YOUR ASSIGNMENT
Name each distinct user who posts in the forum thread about an American moving from France to Italy, in order of first appearance.

TEXT FOR ANALYSIS
________

# American moving from France to Italy (Where do I apply for the visa??)



## ljohns321 (Apr 22, 2014)

Hello everyone! I am new to the board, so I apologize if a question like this has already been covered. I am an American who has been living in France for the past two years under a student visa. I am hoping to transfer to Italy sometime in the late fall (2014) and I am curious, can I go to the Italian Embassy in France to apply for my visa or do I have to return to the States? (Staying in Europe would be ideal due to money.) Thank you!!!!


----------



## _shel (Mar 2, 2014)

On what basis will you be staying in Italy. More studies, found a job?


----------



## Bevdeforges (Nov 16, 2007)

Given that you've been on a long-stay visa here in France, I'd go to the Italian consulate in Paris and try that route first.
Cheers,
Bev


----------



## ljohns321 (Apr 22, 2014)

Thank you for the replies thus far. I'm researching the visas now. I will either apply for a student visa since I plan on enrolling in an Italian language school, though I am not sure full time. Or I will be working on the computer from home for an American company so I'll have the financial means to support myself abroad, though I'm not sure what visa this would be. Long-stay, Type D, self employed? Here in France it works that way under a temporary resident card, which I would have applied and qualified for if I stayed here, stating I will not work for a French business while I lived here. Does something similar exist in Italy? Thanks again!


----------



## BBCWatcher (Dec 28, 2012)

ljohns321 said:


> I'm researching the visas now. I will either apply for a student visa since I plan on enrolling in an Italian language school, though I am not sure full time. Or I will be working on the computer from home for an American company so I'll have the financial means to support myself abroad, though I'm not sure what visa this would be. Long-stay, Type D, self employed?


OK, unfortunately neither of your plans is likely to work. For a student visa they'll most likely want to see both full time and a degree program. Full time allows up to 20 hours per week in university-associated employment -- not working online for an American company.

There is no independent visa/residence permit that I'm aware of that would allow you to work in Italy for an offshore company. Work in Italy is work in Italy. The fact it's online is immaterial -- or rather highly relevant because it's work a citizen could do from Italy just as easily, in principle. So no visa for that.

Whether you work legally or illegally in/from Italy the income is taxable in Italy. You really don't want to violate that set of laws either.

As far as applying for a visa to Italy while in France, it depends on whether the Italian consulate considers you a legal resident of France. With student status (especially if soon expiring), probably not, but you can try. You'd need a better visa plan, though.


----------

________

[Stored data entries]
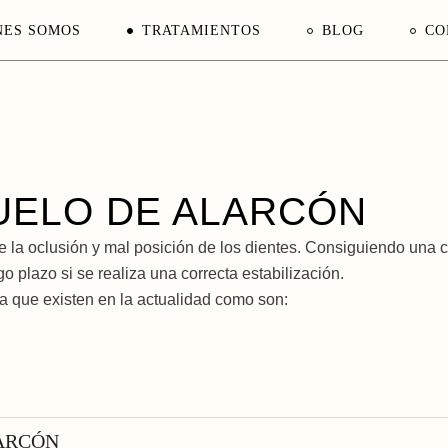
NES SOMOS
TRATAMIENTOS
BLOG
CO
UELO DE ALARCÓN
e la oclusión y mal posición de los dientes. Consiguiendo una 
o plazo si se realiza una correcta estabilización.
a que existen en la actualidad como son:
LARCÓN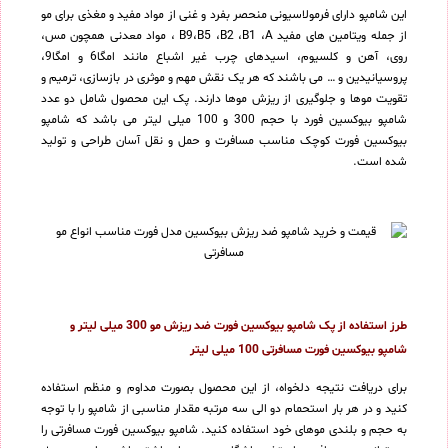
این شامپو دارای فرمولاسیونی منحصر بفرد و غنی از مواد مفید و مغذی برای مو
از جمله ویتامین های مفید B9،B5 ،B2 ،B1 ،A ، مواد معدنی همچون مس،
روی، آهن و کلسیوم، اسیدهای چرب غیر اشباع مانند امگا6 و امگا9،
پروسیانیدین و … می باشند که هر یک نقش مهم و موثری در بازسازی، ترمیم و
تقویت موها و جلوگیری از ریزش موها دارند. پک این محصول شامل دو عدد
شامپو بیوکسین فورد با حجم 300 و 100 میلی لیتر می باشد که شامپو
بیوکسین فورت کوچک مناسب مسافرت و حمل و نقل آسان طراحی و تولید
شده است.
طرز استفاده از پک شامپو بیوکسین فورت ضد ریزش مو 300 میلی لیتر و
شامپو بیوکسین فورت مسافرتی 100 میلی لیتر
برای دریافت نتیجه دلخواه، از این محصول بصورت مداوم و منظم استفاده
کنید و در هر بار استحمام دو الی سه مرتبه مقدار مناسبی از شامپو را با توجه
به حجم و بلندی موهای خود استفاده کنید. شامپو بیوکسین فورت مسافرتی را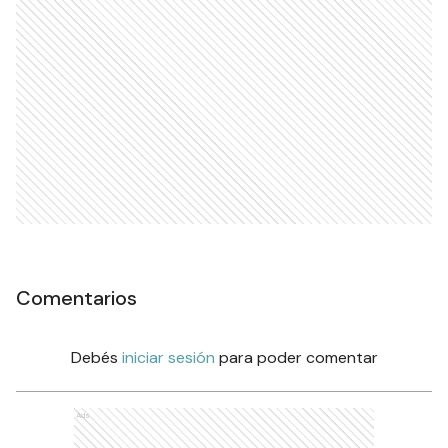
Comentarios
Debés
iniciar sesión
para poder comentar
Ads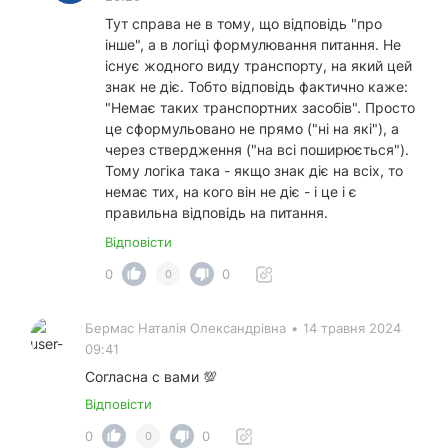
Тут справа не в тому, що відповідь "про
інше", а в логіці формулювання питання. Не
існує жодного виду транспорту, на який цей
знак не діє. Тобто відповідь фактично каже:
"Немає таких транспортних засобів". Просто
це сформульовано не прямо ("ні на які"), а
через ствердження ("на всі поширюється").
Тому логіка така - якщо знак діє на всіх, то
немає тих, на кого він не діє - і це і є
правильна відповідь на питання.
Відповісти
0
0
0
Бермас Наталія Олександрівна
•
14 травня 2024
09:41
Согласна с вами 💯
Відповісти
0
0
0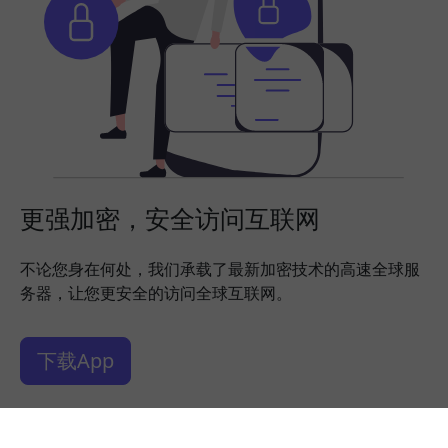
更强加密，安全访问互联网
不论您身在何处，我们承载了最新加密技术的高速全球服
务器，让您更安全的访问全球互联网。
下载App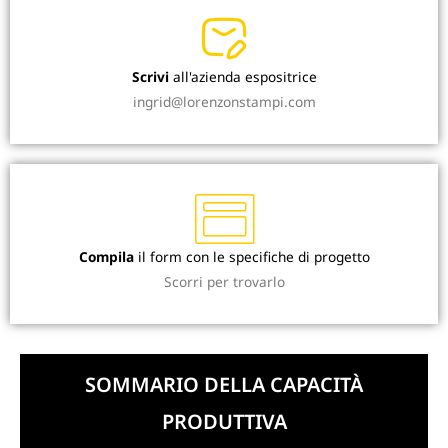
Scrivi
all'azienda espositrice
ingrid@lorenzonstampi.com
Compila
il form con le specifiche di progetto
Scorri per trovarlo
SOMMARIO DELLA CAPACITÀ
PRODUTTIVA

________

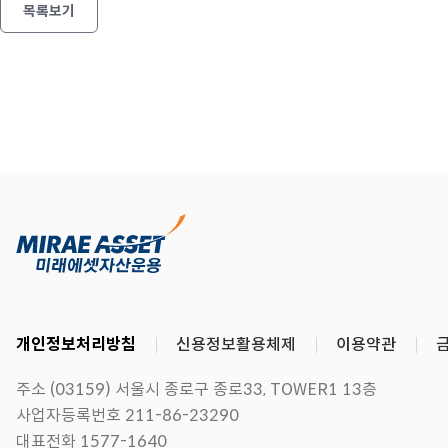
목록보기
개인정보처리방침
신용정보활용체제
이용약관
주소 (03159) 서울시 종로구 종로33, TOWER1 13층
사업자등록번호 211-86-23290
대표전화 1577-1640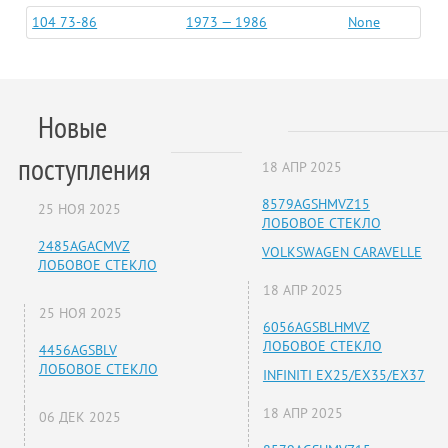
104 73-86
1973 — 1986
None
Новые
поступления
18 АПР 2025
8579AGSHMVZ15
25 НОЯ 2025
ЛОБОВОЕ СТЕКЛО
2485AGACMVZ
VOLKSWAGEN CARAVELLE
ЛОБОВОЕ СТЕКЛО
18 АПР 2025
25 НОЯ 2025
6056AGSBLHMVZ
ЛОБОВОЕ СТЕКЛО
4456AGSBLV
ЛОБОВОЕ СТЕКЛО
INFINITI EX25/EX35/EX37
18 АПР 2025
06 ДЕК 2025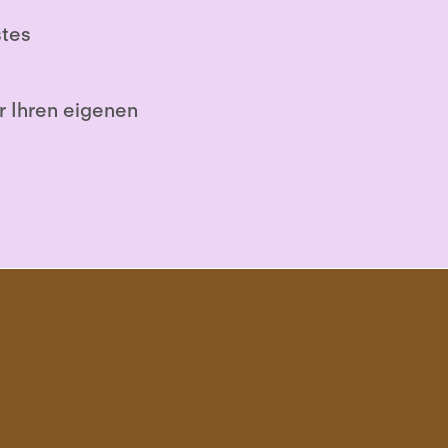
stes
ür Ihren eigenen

________

ANSWER AREA
ljohns321, _shel, Bevdeforges, BBCWatcher